- **Work required**: Return all lines below containing the word "имуществом".

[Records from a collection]
--- START ---

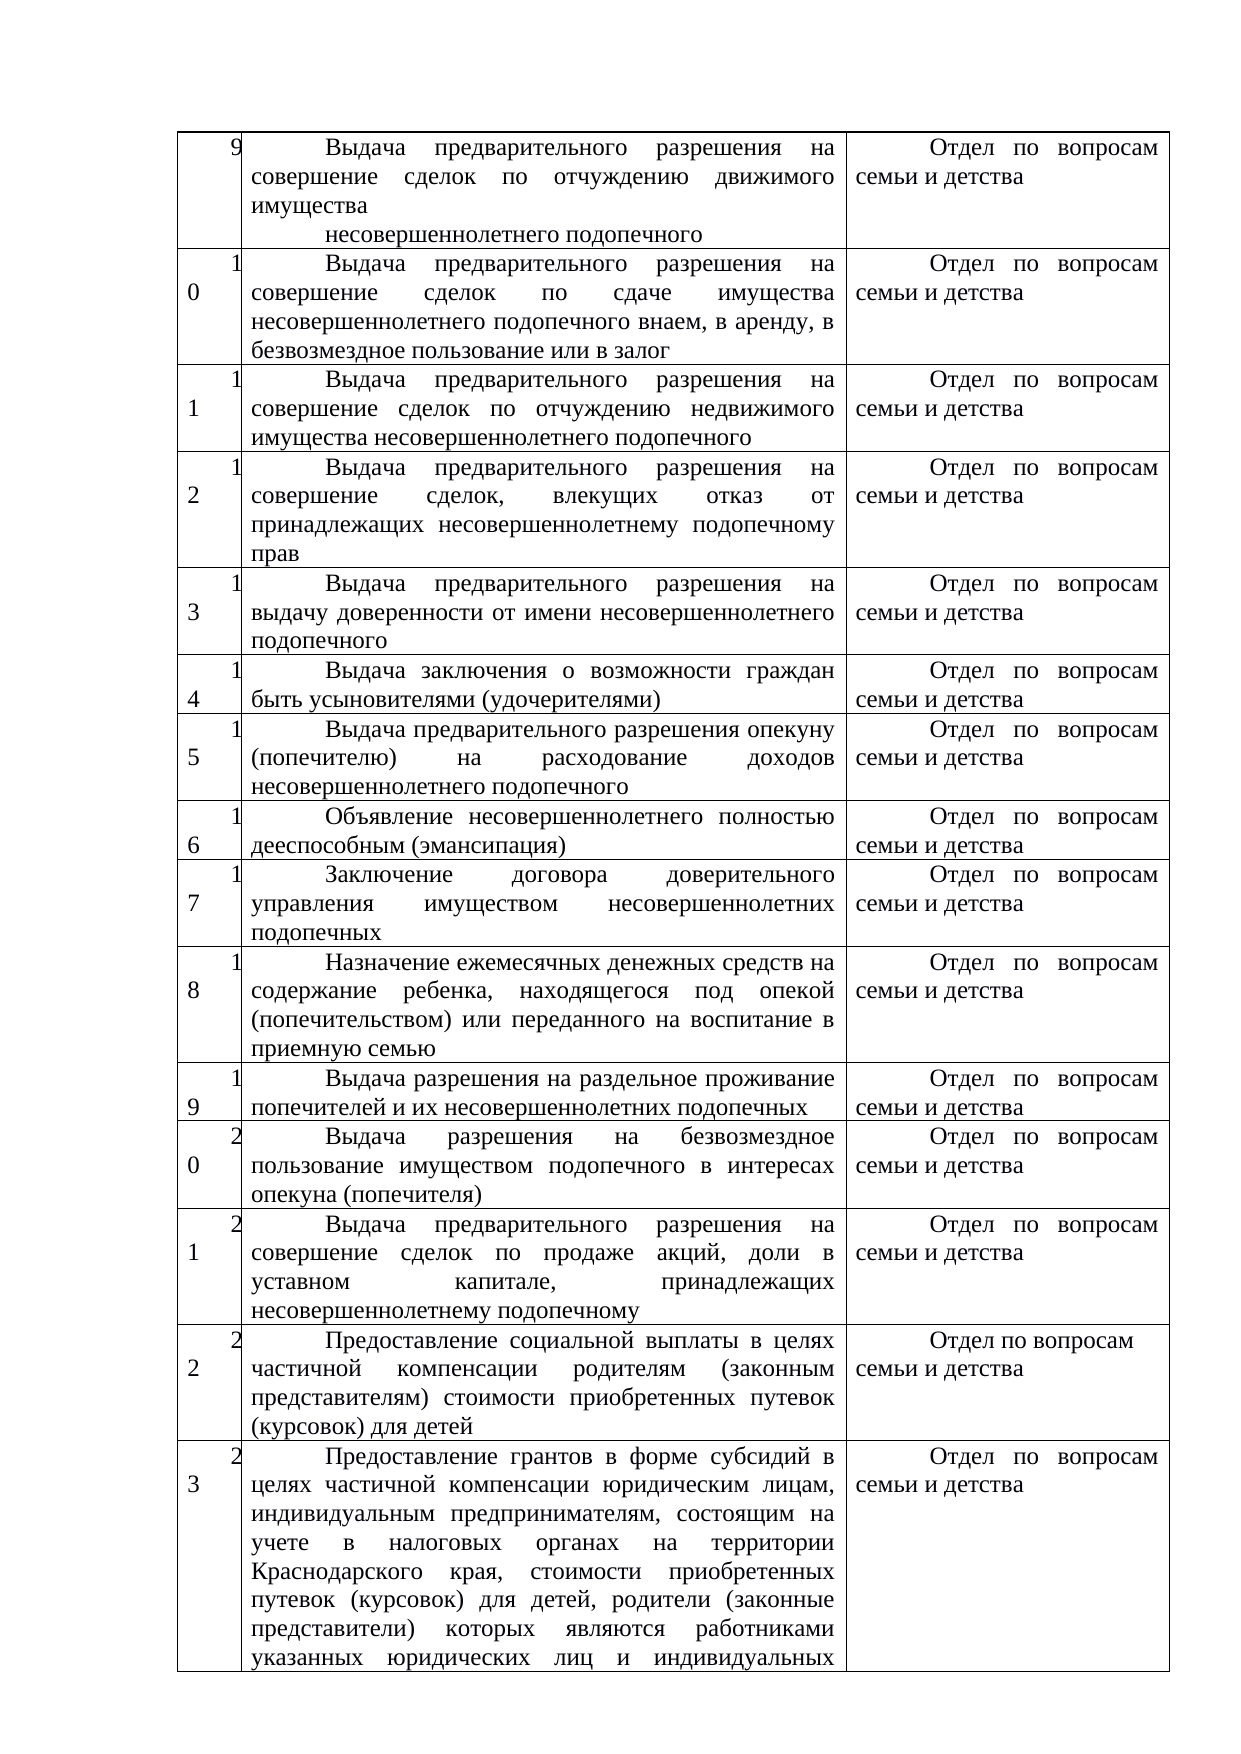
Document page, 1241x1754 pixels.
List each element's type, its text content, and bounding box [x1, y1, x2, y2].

table_cell Отдел по вопросам семьи и детства [847, 365, 1169, 451]
table_cell Отдел по вопросам семьи и детства [847, 1063, 929, 1120]
table_cell 20 [178, 1121, 241, 1208]
table_cell Отдел по вопросам семьи и детства [847, 1325, 1169, 1440]
table_cell Выдача предварительного разрешения опекуну (попечителю) на расходование доходов несовершеннолетнего подопечного [242, 714, 846, 800]
table_cell Объявление несовершеннолетнего полностью дееспособным (эмансипация) [242, 801, 846, 858]
table_cell Выдача предварительного разрешения на совершение сделок по отчуждению движимого имущества несовершеннолетнего подопечного [242, 133, 846, 247]
table_cell Выдача предварительного разрешения на выдачу доверенности от имени несовершеннолетнего подопечного [242, 568, 846, 654]
table_cell 23 [178, 1441, 241, 1671]
table_cell 12 [178, 452, 241, 567]
table_cell 21 [178, 1209, 241, 1324]
table_cell 9 [178, 133, 241, 247]
table_cell 10 [178, 249, 241, 363]
table_cell Выдача предварительного разрешения на совершение сделок по сдаче имущества несовершеннолетнего подопечного внаем, в аренду, в безвозмездное пользование или в залог [242, 249, 325, 363]
table_cell Выдача заключения о возможности граждан быть усыновителями (удочерителями) [242, 655, 846, 713]
table_cell 13 [178, 568, 241, 654]
table_cell Отдел по вопросам семьи и детства [847, 655, 929, 713]
table_cell 16 [178, 801, 241, 858]
table_cell 18 [178, 947, 241, 1062]
table_cell Отдел по вопросам семьи и детства [847, 249, 1169, 363]
table_cell Отдел по вопросам семьи и детства [847, 1121, 1169, 1208]
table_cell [847, 1441, 1169, 1671]
table_cell 22 [178, 1325, 241, 1440]
table_cell 17 [178, 860, 241, 946]
table_cell 19 [178, 1063, 241, 1120]
table_cell Отдел по вопросам семьи и детства [847, 714, 1169, 800]
table_cell Предоставление социальной выплаты в целях частичной компенсации родителям (законным представителям) стоимости приобретенных путевок (курсовок) для детей [242, 1325, 846, 1440]
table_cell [242, 1441, 846, 1671]
table_cell Отдел по вопросам семьи и детства [847, 947, 1169, 1062]
table_cell Отдел по вопросам семьи и детства [847, 860, 1169, 946]
table_cell 15 [178, 714, 241, 800]
table_cell Выдача предварительного разрешения на совершение сделок, влекущих отказ от принадлежащих несовершеннолетнему подопечному прав [242, 452, 846, 567]
table_cell Отдел по вопросам семьи и детства [847, 452, 1169, 567]
table_cell Отдел по вопросам семьи и детства [1024, 1063, 1169, 1120]
table_cell 11 [178, 365, 241, 451]
table_cell Выдача предварительного разрешения на совершение сделок по сдаче имущества несовершеннолетнего подопечного внаем, в аренду, в безвозмездное пользование или в залог [670, 249, 846, 363]
table_cell Заключение договора доверительного управления имуществом несовершеннолетних подопечных [242, 860, 846, 946]
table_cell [847, 133, 1169, 247]
table_cell Отдел по вопросам семьи и детства [847, 801, 929, 858]
table_cell Отдел по вопросам семьи и детства [1024, 801, 1169, 858]
table_cell Выдача предварительного разрешения на совершение сделок по отчуждению недвижимого имущества несовершеннолетнего подопечного [242, 365, 846, 451]
table_cell Назначение ежемесячных денежных средств на содержание ребенка, находящегося под опекой (попечительством) или переданного на воспитание в приемную семью [242, 947, 846, 1062]
table_cell Выдача предварительного разрешения на совершение сделок по продаже акций, доли в уставном капитале, принадлежащих несовершеннолетнему подопечному [242, 1209, 846, 1324]
table_cell Отдел по вопросам семьи и детства [847, 1209, 1169, 1324]
table_cell Отдел по вопросам семьи и детства [847, 568, 1169, 654]
table_cell Выдача разрешения на раздельное проживание попечителей и их несовершеннолетних подопечных [242, 1063, 846, 1120]
table_cell 14 [178, 655, 241, 713]
table_cell Отдел по вопросам семьи и детства [1024, 655, 1169, 713]
table_cell Выдача разрешения на безвозмездное пользование имуществом подопечного в интересах опекуна (попечителя) [242, 1121, 846, 1208]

--- END ---

- **Answer to this task**:
table_cell Заключение договора доверительного управления имуществом несовершеннолетних подопечных [242, 860, 846, 946]
table_cell Выдача разрешения на безвозмездное пользование имуществом подопечного в интересах опекуна (попечителя) [242, 1121, 846, 1208]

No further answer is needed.